__Task statement__. Can you turn the records below into a JSON list of strings, with one string for each line and blank lines left out?

__Lines of data__.

------------------------------------------------------------------------

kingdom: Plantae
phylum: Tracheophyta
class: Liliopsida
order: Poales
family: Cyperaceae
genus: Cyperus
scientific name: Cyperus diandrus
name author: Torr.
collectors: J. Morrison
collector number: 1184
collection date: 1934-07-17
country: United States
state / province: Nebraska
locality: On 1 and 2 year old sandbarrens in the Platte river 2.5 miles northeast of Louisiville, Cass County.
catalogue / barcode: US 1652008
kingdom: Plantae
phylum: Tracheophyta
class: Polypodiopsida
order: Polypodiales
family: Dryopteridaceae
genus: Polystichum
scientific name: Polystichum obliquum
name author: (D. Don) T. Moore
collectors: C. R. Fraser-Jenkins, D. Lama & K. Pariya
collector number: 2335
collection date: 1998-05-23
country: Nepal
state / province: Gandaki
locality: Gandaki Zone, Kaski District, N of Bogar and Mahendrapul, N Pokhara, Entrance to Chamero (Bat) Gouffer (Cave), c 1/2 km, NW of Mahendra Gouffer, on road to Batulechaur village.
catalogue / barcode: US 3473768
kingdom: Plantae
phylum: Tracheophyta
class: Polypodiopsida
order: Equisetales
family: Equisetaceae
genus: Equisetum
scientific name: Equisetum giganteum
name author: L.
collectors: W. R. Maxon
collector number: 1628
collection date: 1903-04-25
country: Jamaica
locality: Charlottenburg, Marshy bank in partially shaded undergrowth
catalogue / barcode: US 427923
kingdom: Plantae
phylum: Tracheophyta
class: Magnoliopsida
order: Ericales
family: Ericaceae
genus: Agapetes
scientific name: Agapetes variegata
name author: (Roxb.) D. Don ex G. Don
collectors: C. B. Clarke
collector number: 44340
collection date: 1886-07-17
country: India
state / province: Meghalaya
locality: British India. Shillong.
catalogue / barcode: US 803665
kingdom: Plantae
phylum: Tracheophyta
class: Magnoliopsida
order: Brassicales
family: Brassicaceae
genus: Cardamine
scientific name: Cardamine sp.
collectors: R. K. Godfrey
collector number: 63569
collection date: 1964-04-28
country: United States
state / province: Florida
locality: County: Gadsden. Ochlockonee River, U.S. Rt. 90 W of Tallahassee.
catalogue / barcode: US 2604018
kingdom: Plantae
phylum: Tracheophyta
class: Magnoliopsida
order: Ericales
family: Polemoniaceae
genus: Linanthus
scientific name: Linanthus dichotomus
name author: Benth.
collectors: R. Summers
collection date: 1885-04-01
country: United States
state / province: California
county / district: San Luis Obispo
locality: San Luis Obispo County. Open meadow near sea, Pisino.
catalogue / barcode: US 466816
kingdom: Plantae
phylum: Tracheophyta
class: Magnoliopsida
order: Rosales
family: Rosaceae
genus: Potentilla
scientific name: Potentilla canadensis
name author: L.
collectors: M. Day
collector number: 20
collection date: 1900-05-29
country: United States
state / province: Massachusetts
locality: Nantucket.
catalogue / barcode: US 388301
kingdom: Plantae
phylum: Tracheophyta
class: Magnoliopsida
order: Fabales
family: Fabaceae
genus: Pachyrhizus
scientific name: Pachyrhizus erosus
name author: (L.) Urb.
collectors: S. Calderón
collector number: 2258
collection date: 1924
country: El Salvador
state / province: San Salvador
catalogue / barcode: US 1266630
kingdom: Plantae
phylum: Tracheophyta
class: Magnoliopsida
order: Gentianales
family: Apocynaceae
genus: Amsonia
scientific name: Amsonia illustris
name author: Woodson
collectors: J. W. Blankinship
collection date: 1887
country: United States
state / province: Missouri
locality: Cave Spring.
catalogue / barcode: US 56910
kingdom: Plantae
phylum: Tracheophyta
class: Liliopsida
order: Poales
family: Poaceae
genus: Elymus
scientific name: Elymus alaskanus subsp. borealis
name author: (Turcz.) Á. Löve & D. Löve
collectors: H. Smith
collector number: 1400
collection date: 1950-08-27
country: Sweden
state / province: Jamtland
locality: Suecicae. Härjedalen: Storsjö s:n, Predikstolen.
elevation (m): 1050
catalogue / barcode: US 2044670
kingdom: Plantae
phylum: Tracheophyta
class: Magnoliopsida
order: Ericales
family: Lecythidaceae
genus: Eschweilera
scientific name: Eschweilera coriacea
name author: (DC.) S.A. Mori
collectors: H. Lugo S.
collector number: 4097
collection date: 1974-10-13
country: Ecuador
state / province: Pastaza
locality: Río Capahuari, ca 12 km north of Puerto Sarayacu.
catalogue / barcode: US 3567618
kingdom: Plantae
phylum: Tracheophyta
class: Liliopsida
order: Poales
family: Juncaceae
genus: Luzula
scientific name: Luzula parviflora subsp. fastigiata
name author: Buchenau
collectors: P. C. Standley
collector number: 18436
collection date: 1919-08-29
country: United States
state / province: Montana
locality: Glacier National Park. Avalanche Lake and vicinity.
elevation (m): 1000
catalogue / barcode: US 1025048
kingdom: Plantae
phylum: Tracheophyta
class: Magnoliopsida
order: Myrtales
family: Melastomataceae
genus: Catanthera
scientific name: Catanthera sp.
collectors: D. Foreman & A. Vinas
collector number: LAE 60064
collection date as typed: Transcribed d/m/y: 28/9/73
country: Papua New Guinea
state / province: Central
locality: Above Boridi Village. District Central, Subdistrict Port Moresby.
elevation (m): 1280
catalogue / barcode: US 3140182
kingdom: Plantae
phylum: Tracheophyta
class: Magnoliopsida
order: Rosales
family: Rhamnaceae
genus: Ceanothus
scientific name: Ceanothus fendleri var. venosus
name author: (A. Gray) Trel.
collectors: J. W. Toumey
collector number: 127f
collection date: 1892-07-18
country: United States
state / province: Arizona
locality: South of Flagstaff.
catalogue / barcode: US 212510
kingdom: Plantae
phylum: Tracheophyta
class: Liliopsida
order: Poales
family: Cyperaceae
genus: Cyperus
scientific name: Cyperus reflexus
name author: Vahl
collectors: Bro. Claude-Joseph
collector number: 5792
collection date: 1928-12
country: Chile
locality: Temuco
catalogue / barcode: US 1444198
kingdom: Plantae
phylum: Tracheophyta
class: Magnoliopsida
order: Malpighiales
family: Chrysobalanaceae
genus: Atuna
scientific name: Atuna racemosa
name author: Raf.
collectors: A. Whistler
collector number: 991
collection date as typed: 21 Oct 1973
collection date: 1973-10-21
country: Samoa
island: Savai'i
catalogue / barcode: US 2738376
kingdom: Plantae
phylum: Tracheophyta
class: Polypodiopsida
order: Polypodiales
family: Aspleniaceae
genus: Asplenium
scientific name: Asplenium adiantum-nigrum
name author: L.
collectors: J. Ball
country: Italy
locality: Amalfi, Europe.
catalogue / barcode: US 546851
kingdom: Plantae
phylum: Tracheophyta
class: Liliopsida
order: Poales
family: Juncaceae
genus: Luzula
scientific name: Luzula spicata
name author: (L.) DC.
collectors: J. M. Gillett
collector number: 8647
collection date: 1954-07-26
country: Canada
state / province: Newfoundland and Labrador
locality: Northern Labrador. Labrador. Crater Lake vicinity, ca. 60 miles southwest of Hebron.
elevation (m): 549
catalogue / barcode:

------------------------------------------------------------------------

__Response to the task__.
[
  "kingdom: Plantae",
  "phylum: Tracheophyta",
  "class: Liliopsida",
  "order: Poales",
  "family: Cyperaceae",
  "genus: Cyperus",
  "scientific name: Cyperus diandrus",
  "name author: Torr.",
  "collectors: J. Morrison",
  "collector number: 1184",
  "collection date: 1934-07-17",
  "country: United States",
  "state / province: Nebraska",
  "locality: On 1 and 2 year old sandbarrens in the Platte river 2.5 miles northeast of Louisiville, Cass County.",
  "catalogue / barcode: US 1652008",
  "kingdom: Plantae",
  "phylum: Tracheophyta",
  "class: Polypodiopsida",
  "order: Polypodiales",
  "family: Dryopteridaceae",
  "genus: Polystichum",
  "scientific name: Polystichum obliquum",
  "name author: (D. Don) T. Moore",
  "collectors: C. R. Fraser-Jenkins, D. Lama & K. Pariya",
  "collector number: 2335",
  "collection date: 1998-05-23",
  "country: Nepal",
  "state / province: Gandaki",
  "locality: Gandaki Zone, Kaski District, N of Bogar and Mahendrapul, N Pokhara, Entrance to Chamero (Bat) Gouffer (Cave), c 1/2 km, NW of Mahendra Gouffer, on road to Batulechaur village.",
  "catalogue / barcode: US 3473768",
  "kingdom: Plantae",
  "phylum: Tracheophyta",
  "class: Polypodiopsida",
  "order: Equisetales",
  "family: Equisetaceae",
  "genus: Equisetum",
  "scientific name: Equisetum giganteum",
  "name author: L.",
  "collectors: W. R. Maxon",
  "collector number: 1628",
  "collection date: 1903-04-25",
  "country: Jamaica",
  "locality: Charlottenburg, Marshy bank in partially shaded undergrowth",
  "catalogue / barcode: US 427923",
  "kingdom: Plantae",
  "phylum: Tracheophyta",
  "class: Magnoliopsida",
  "order: Ericales",
  "family: Ericaceae",
  "genus: Agapetes",
  "scientific name: Agapetes variegata",
  "name author: (Roxb.) D. Don ex G. Don",
  "collectors: C. B. Clarke",
  "collector number: 44340",
  "collection date: 1886-07-17",
  "country: India",
  "state / province: Meghalaya",
  "locality: British India. Shillong.",
  "catalogue / barcode: US 803665",
  "kingdom: Plantae",
  "phylum: Tracheophyta",
  "class: Magnoliopsida",
  "order: Brassicales",
  "family: Brassicaceae",
  "genus: Cardamine",
  "scientific name: Cardamine sp.",
  "collectors: R. K. Godfrey",
  "collector number: 63569",
  "collection date: 1964-04-28",
  "country: United States",
  "state / province: Florida",
  "locality: County: Gadsden. Ochlockonee River, U.S. Rt. 90 W of Tallahassee.",
  "catalogue / barcode: US 2604018",
  "kingdom: Plantae",
  "phylum: Tracheophyta",
  "class: Magnoliopsida",
  "order: Ericales",
  "family: Polemoniaceae",
  "genus: Linanthus",
  "scientific name: Linanthus dichotomus",
  "name author: Benth.",
  "collectors: R. Summers",
  "collection date: 1885-04-01",
  "country: United States",
  "state / province: California",
  "county / district: San Luis Obispo",
  "locality: San Luis Obispo County. Open meadow near sea, Pisino.",
  "catalogue / barcode: US 466816",
  "kingdom: Plantae",
  "phylum: Tracheophyta",
  "class: Magnoliopsida",
  "order: Rosales",
  "family: Rosaceae",
  "genus: Potentilla",
  "scientific name: Potentilla canadensis",
  "name author: L.",
  "collectors: M. Day",
  "collector number: 20",
  "collection date: 1900-05-29",
  "country: United States",
  "state / province: Massachusetts",
  "locality: Nantucket.",
  "catalogue / barcode: US 388301",
  "kingdom: Plantae",
  "phylum: Tracheophyta",
  "class: Magnoliopsida",
  "order: Fabales",
  "family: Fabaceae",
  "genus: Pachyrhizus",
  "scientific name: Pachyrhizus erosus",
  "name author: (L.) Urb.",
  "collectors: S. Calderón",
  "collector number: 2258",
  "collection date: 1924",
  "country: El Salvador",
  "state / province: San Salvador",
  "catalogue / barcode: US 1266630",
  "kingdom: Plantae",
  "phylum: Tracheophyta",
  "class: Magnoliopsida",
  "order: Gentianales",
  "family: Apocynaceae",
  "genus: Amsonia",
  "scientific name: Amsonia illustris",
  "name author: Woodson",
  "collectors: J. W. Blankinship",
  "collection date: 1887",
  "country: United States",
  "state / province: Missouri",
  "locality: Cave Spring.",
  "catalogue / barcode: US 56910",
  "kingdom: Plantae",
  "phylum: Tracheophyta",
  "class: Liliopsida",
  "order: Poales",
  "family: Poaceae",
  "genus: Elymus",
  "scientific name: Elymus alaskanus subsp. borealis",
  "name author: (Turcz.) Á. Löve & D. Löve",
  "collectors: H. Smith",
  "collector number: 1400",
  "collection date: 1950-08-27",
  "country: Sweden",
  "state / province: Jamtland",
  "locality: Suecicae. Härjedalen: Storsjö s:n, Predikstolen.",
  "elevation (m): 1050",
  "catalogue / barcode: US 2044670",
  "kingdom: Plantae",
  "phylum: Tracheophyta",
  "class: Magnoliopsida",
  "order: Ericales",
  "family: Lecythidaceae",
  "genus: Eschweilera",
  "scientific name: Eschweilera coriacea",
  "name author: (DC.) S.A. Mori",
  "collectors: H. Lugo S.",
  "collector number: 4097",
  "collection date: 1974-10-13",
  "country: Ecuador",
  "state / province: Pastaza",
  "locality: Río Capahuari, ca 12 km north of Puerto Sarayacu.",
  "catalogue / barcode: US 3567618",
  "kingdom: Plantae",
  "phylum: Tracheophyta",
  "class: Liliopsida",
  "order: Poales",
  "family: Juncaceae",
  "genus: Luzula",
  "scientific name: Luzula parviflora subsp. fastigiata",
  "name author: Buchenau",
  "collectors: P. C. Standley",
  "collector number: 18436",
  "collection date: 1919-08-29",
  "country: United States",
  "state / province: Montana",
  "locality: Glacier National Park. Avalanche Lake and vicinity.",
  "elevation (m): 1000",
  "catalogue / barcode: US 1025048",
  "kingdom: Plantae",
  "phylum: Tracheophyta",
  "class: Magnoliopsida",
  "order: Myrtales",
  "family: Melastomataceae",
  "genus: Catanthera",
  "scientific name: Catanthera sp.",
  "collectors: D. Foreman & A. Vinas",
  "collector number: LAE 60064",
  "collection date as typed: Transcribed d/m/y: 28/9/73",
  "country: Papua New Guinea",
  "state / province: Central",
  "locality: Above Boridi Village. District Central, Subdistrict Port Moresby.",
  "elevation (m): 1280",
  "catalogue / barcode: US 3140182",
  "kingdom: Plantae",
  "phylum: Tracheophyta",
  "class: Magnoliopsida",
  "order: Rosales",
  "family: Rhamnaceae",
  "genus: Ceanothus",
  "scientific name: Ceanothus fendleri var. venosus",
  "name author: (A. Gray) Trel.",
  "collectors: J. W. Toumey",
  "collector number: 127f",
  "collection date: 1892-07-18",
  "country: United States",
  "state / province: Arizona",
  "locality: South of Flagstaff.",
  "catalogue / barcode: US 212510",
  "kingdom: Plantae",
  "phylum: Tracheophyta",
  "class: Liliopsida",
  "order: Poales",
  "family: Cyperaceae",
  "genus: Cyperus",
  "scientific name: Cyperus reflexus",
  "name author: Vahl",
  "collectors: Bro. Claude-Joseph",
  "collector number: 5792",
  "collection date: 1928-12",
  "country: Chile",
  "locality: Temuco",
  "catalogue / barcode: US 1444198",
  "kingdom: Plantae",
  "phylum: Tracheophyta",
  "class: Magnoliopsida",
  "order: Malpighiales",
  "family: Chrysobalanaceae",
  "genus: Atuna",
  "scientific name: Atuna racemosa",
  "name author: Raf.",
  "collectors: A. Whistler",
  "collector number: 991",
  "collection date as typed: 21 Oct 1973",
  "collection date: 1973-10-21",
  "country: Samoa",
  "island: Savai'i",
  "catalogue / barcode: US 2738376",
  "kingdom: Plantae",
  "phylum: Tracheophyta",
  "class: Polypodiopsida",
  "order: Polypodiales",
  "family: Aspleniaceae",
  "genus: Asplenium",
  "scientific name: Asplenium adiantum-nigrum",
  "name author: L.",
  "collectors: J. Ball",
  "country: Italy",
  "locality: Amalfi, Europe.",
  "catalogue / barcode: US 546851",
  "kingdom: Plantae",
  "phylum: Tracheophyta",
  "class: Liliopsida",
  "order: Poales",
  "family: Juncaceae",
  "genus: Luzula",
  "scientific name: Luzula spicata",
  "name author: (L.) DC.",
  "collectors: J. M. Gillett",
  "collector number: 8647",
  "collection date: 1954-07-26",
  "country: Canada",
  "state / province: Newfoundland and Labrador",
  "locality: Northern Labrador. Labrador. Crater Lake vicinity, ca. 60 miles southwest of Hebron.",
  "elevation (m): 549",
  "catalogue / barcode:"
]